More than a decade ago, I launched the forerunner to SD-WAN Experts, MPLS Experts, on a project to China. Back then finding out telecom services in another country, let alone another continent, seemed like a mission impossible. China was among the most difficult.
Much has changed in our industry. MPLS has given way to SD-WAN, but some things remain the same. We still need global connectivity and China continues to remain a mystery. My story about China blocking VPN traffic – and potentially SD-WAN traffic – caused quite a stir in the industry, in large part because, like so many things when dealing with China, concrete information remains scarce (particularly for non-native speakers).
To recap: According to a notice China Telecom send to one of my customers, the Chinese Government will require commercial Chinese ISPs to block TCP ports 80, 8080, and 443 by January 11, 2018. Port 80 is of course the TCP port commonly used for carrying HTTP traffic; 8080 and 443 are used for carrying HTTPS traffic.
“I’ve also seen similar notices from China Telecom circulated on social media,” Yuan Yang, the Beijing correspondent for the Financial Times, wrote to me in an email. Commercial ISP customers interested in maintaining access to those ports must register or apply to re-open the port through their local ISP.
Now, we know that China policy blocks some traffic. That’s not new. In June of 2017, several sources reported that China would be blocking consumer VPN traffic. There would be crackdowns on accessing the Internet beyond the Great Firewall – the world’s most sophisticated state-censorship operation, which employs at least 2 million online censors.
What’s new here are the specifics. China Telecom will be blocking traffic from commercial users starting today. What exactly is a commercial user? What’s the scope of the regulation?
The focus on “commercial users” is particularly important. There are some who’ve suggested that the notice is only targeting external use — companies who sell internet-based services. The Chinese regs (thank you Google Translate) discuss how Internet information service providers (which are different from Internet service providers) must register or else be blocked by their ISPs.
The notice I found is effective January 1, 2018. Close to, but not quite the February 1 deadline. (I’m hardly a Chinese telecom lawyer and am the first to admit that my reading of this regulation might be wrong.)
Yang suspects the same. “The Shanghai Telecom notice you forwarded me lightly suggests the same, since it asks companies to provide their ICP license – only internet companies would usually consider applying for an ICP license. But it’s not conclusive as to who it’s addressed at,” she says.
If indeed only “Internet companies” are being targeted – and by that we mean companies selling goods and services to online customers – then IT managers may be able to breathe a sigh of relief.
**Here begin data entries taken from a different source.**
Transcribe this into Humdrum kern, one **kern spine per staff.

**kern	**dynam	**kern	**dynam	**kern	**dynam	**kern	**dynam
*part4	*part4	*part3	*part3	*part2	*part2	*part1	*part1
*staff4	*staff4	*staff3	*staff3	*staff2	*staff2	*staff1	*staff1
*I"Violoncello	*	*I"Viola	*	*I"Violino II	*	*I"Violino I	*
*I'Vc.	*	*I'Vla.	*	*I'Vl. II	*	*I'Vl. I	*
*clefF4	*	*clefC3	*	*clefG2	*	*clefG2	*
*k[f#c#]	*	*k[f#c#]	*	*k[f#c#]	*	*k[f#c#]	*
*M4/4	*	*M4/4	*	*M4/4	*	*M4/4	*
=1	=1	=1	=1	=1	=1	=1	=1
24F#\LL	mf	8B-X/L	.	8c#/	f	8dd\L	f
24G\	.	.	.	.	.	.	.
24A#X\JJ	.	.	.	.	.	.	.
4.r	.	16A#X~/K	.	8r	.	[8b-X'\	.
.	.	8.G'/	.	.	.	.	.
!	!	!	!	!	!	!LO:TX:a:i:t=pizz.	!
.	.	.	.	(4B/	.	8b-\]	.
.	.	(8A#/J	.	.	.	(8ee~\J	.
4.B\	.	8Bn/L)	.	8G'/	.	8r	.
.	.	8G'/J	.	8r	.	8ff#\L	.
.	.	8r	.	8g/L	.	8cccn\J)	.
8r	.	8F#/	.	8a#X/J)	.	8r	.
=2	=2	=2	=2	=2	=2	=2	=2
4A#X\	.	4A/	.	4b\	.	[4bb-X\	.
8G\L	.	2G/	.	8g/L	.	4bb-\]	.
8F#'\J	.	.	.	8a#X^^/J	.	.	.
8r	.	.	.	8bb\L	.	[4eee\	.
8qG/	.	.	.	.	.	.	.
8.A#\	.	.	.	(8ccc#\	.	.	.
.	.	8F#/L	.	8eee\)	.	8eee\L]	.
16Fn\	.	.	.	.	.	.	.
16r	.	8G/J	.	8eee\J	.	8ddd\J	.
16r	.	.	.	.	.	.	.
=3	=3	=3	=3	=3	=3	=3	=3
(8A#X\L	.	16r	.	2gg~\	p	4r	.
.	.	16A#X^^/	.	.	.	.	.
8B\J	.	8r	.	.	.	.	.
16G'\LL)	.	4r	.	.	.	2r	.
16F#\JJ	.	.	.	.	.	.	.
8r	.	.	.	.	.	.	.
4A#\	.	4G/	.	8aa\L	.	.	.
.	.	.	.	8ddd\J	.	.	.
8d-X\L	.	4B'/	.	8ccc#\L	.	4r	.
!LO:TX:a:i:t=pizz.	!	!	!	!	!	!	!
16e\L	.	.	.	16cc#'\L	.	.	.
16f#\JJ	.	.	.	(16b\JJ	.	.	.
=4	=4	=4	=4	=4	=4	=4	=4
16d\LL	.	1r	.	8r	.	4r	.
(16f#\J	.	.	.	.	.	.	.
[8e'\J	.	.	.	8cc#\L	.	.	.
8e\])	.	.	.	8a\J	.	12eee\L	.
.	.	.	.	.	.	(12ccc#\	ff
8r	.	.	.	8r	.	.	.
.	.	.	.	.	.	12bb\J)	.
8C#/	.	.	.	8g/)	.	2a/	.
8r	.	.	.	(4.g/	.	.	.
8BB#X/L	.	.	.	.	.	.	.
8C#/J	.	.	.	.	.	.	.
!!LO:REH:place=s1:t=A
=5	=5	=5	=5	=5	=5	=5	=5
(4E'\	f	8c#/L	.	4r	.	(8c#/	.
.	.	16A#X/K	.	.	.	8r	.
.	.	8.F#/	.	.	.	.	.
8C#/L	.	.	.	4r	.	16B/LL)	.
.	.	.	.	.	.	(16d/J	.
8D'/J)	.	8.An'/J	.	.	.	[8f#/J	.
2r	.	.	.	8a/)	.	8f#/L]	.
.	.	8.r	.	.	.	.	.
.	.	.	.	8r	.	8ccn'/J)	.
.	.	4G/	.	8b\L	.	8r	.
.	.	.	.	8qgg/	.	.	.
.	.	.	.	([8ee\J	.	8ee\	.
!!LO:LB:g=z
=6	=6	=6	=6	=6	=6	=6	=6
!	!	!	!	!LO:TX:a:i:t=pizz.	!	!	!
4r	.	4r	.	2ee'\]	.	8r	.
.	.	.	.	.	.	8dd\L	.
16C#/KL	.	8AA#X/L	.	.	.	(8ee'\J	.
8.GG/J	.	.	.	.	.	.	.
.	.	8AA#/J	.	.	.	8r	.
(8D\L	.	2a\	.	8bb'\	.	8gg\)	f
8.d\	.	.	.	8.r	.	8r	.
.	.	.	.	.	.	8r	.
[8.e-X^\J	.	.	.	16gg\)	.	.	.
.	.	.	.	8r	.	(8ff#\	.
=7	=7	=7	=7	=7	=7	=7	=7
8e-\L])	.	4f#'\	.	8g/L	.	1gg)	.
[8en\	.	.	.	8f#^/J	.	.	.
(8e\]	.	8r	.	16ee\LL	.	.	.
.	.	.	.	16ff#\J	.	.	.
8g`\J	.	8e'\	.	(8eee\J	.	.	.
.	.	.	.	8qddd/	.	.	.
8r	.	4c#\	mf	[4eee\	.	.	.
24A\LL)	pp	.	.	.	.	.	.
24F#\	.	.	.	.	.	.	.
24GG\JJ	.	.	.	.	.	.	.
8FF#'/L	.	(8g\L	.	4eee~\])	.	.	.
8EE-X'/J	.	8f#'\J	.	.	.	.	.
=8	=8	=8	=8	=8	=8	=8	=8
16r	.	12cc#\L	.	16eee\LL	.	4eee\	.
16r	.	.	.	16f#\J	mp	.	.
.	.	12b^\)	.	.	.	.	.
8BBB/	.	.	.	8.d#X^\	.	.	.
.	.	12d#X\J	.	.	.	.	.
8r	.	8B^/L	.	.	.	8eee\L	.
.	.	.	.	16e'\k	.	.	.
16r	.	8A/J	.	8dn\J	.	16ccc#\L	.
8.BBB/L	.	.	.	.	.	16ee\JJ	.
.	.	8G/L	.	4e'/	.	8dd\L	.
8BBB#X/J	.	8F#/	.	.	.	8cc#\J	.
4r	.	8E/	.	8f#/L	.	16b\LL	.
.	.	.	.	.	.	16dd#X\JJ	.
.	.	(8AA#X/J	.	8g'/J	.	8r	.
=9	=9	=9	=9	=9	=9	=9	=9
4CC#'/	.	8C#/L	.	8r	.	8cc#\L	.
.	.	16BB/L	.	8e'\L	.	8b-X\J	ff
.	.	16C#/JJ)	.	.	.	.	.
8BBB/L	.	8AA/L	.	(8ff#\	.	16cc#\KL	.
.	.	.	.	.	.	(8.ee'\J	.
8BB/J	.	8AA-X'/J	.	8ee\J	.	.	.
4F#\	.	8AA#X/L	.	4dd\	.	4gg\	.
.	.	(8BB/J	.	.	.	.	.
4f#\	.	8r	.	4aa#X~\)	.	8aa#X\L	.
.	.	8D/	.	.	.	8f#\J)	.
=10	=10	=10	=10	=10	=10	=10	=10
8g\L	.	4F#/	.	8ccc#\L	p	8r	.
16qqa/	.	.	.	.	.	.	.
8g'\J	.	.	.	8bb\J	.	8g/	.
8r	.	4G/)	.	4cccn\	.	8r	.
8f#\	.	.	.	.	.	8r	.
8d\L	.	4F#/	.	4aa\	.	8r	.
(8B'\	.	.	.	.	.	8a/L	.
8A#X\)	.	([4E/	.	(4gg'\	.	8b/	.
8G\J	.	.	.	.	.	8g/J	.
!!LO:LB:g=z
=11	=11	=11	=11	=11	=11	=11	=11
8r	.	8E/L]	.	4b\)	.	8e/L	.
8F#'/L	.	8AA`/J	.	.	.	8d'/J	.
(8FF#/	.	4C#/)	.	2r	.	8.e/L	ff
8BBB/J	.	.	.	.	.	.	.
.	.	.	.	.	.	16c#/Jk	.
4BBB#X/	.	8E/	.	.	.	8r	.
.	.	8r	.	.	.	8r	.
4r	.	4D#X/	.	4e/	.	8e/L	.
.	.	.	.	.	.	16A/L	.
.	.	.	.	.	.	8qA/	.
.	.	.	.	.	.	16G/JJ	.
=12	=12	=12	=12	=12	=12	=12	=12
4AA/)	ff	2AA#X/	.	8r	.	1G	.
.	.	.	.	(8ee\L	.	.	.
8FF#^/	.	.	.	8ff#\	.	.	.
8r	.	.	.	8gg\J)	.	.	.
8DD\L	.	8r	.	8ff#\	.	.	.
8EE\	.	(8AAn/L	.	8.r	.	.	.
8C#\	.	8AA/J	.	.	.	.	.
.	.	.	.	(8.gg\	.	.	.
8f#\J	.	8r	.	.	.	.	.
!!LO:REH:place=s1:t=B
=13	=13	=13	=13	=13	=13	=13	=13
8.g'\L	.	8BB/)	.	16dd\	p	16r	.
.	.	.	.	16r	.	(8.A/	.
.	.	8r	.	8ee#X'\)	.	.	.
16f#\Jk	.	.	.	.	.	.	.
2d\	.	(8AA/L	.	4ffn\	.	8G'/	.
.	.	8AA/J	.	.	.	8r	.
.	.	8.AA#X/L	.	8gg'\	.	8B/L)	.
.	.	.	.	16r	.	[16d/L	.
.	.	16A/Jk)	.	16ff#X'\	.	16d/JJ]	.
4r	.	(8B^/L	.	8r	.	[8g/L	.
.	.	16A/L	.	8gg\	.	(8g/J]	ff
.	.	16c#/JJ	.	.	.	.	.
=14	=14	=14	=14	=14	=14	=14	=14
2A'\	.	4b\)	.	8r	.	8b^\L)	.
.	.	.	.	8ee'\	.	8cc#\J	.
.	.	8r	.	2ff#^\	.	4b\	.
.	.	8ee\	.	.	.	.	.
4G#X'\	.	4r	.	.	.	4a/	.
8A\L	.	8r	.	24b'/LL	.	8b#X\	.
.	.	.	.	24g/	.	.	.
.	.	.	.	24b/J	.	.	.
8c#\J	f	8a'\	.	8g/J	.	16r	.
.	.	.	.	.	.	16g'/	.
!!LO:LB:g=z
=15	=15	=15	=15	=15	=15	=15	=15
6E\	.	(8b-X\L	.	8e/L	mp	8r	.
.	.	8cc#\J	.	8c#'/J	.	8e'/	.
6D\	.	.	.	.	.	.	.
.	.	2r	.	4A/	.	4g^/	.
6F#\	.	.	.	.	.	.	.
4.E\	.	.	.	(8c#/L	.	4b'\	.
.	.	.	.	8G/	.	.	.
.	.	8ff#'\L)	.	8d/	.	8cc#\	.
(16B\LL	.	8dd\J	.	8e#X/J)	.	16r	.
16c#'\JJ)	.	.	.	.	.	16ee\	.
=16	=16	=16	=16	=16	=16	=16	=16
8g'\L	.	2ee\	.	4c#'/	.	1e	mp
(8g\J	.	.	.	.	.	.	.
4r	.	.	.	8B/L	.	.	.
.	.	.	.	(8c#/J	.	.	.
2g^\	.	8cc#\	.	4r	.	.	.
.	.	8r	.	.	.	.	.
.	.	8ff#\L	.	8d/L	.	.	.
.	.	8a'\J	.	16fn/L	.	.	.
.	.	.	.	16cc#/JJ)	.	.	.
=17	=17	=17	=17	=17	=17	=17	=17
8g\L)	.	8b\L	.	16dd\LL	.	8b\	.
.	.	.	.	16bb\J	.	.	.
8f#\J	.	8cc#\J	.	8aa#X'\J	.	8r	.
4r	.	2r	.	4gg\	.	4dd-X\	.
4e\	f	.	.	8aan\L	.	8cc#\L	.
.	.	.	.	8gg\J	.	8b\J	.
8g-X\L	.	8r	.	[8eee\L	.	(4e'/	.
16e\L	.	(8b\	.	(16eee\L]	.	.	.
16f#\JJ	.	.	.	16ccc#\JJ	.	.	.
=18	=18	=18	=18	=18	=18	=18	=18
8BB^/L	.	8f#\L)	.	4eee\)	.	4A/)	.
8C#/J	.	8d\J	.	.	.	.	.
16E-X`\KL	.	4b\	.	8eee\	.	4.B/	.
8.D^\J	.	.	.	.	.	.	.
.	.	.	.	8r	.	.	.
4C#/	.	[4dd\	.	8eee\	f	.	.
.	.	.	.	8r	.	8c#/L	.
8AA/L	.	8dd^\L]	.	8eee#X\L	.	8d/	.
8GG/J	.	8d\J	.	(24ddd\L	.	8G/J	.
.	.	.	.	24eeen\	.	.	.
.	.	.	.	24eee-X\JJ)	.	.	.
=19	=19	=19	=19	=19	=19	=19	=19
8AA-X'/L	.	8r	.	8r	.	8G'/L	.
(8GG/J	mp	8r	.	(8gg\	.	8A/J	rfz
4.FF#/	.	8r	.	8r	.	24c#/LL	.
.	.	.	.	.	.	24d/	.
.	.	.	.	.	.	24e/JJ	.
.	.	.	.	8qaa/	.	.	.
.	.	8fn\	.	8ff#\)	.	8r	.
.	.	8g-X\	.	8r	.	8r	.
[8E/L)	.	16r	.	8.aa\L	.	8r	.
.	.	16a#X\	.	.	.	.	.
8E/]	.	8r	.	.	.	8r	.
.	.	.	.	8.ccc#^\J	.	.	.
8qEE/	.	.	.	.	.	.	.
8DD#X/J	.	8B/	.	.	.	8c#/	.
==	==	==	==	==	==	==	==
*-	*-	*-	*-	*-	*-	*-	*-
I’m still uncertain how many companies who don’t sell anything online, but if the description is accurate, at least as far as SD-WAN systems are concerned, IT operations should remain unaffected in most cases.
SD-WAN appliances are typically used within companies, which would put them outside of regulatory scope. That’s good, since they rely on Internet access to some degree, blocking 443 (and certainly port 80 and 8080) would most likely disrupt many SD-WAN solutions.
Even hybrid WANs that mix MPLS and Internet could be impacted, at least indirectly. They’ll work fine for those applications running across the private data service, but will be disrupted when failing over to the Internet or sending traffic across the encrypted Internet tunnel as the primary traffic driver. If the regulations do not target internal use, though, then SD-WANs site-to-site VPNs run by companies should not face a problem.
Sounds good, right? But here’s the rub: my customer isn’t an “internet” company. It’s also not unique in receiving such as notice. “I have also heard of non-internet companies that have been affected,” wrote Yang.
As it turns out there are cases when “non-internet” companies have registered their VPNs. As I was finishing up on this blog, Yang wrote back with the following:
“I spoke to a western multinational in Beijing (a professional services firm not an internet/tech-related company) who had successfully registered their company-internal VPN with the authorities a couple of years ago, when the regulations over VPNs first came out. The registration process was NOT the same as the ICP licensing process. So, it is possible to register your company-internal VPN.”
A bit lost? You’re not alone. “I have spoken to tech lawyers in Beijing who have also said their clients are confused.” So am I, to be honest.
And there’s more. Is the regulation only blocking those ports within China or will traffic exiting China on those ports also be subject to the regulations? Difficult to say. One way around the issue would seem to use private data service, such as a leased line or MPLS circuit. China Telecom (not surprisingly) offers such a service.
But that’s hardly a solution. MPLS services are expensive, cumbersome to deploy, and the Chinese government still has the right to inspect your traffic. The whole point for SD-WAN is to move away from private data services not adopt them. Besides, it’ll probably take you longer to get your MPLS circuit deployed than it will to find out the scope of the regulation.
In my last article, I recommended you check with your provider. I still think that’s sound advice. And sit tight for now before racing off for a technology decision that might constrain you going forward.
The mystery should start clearing up very soon.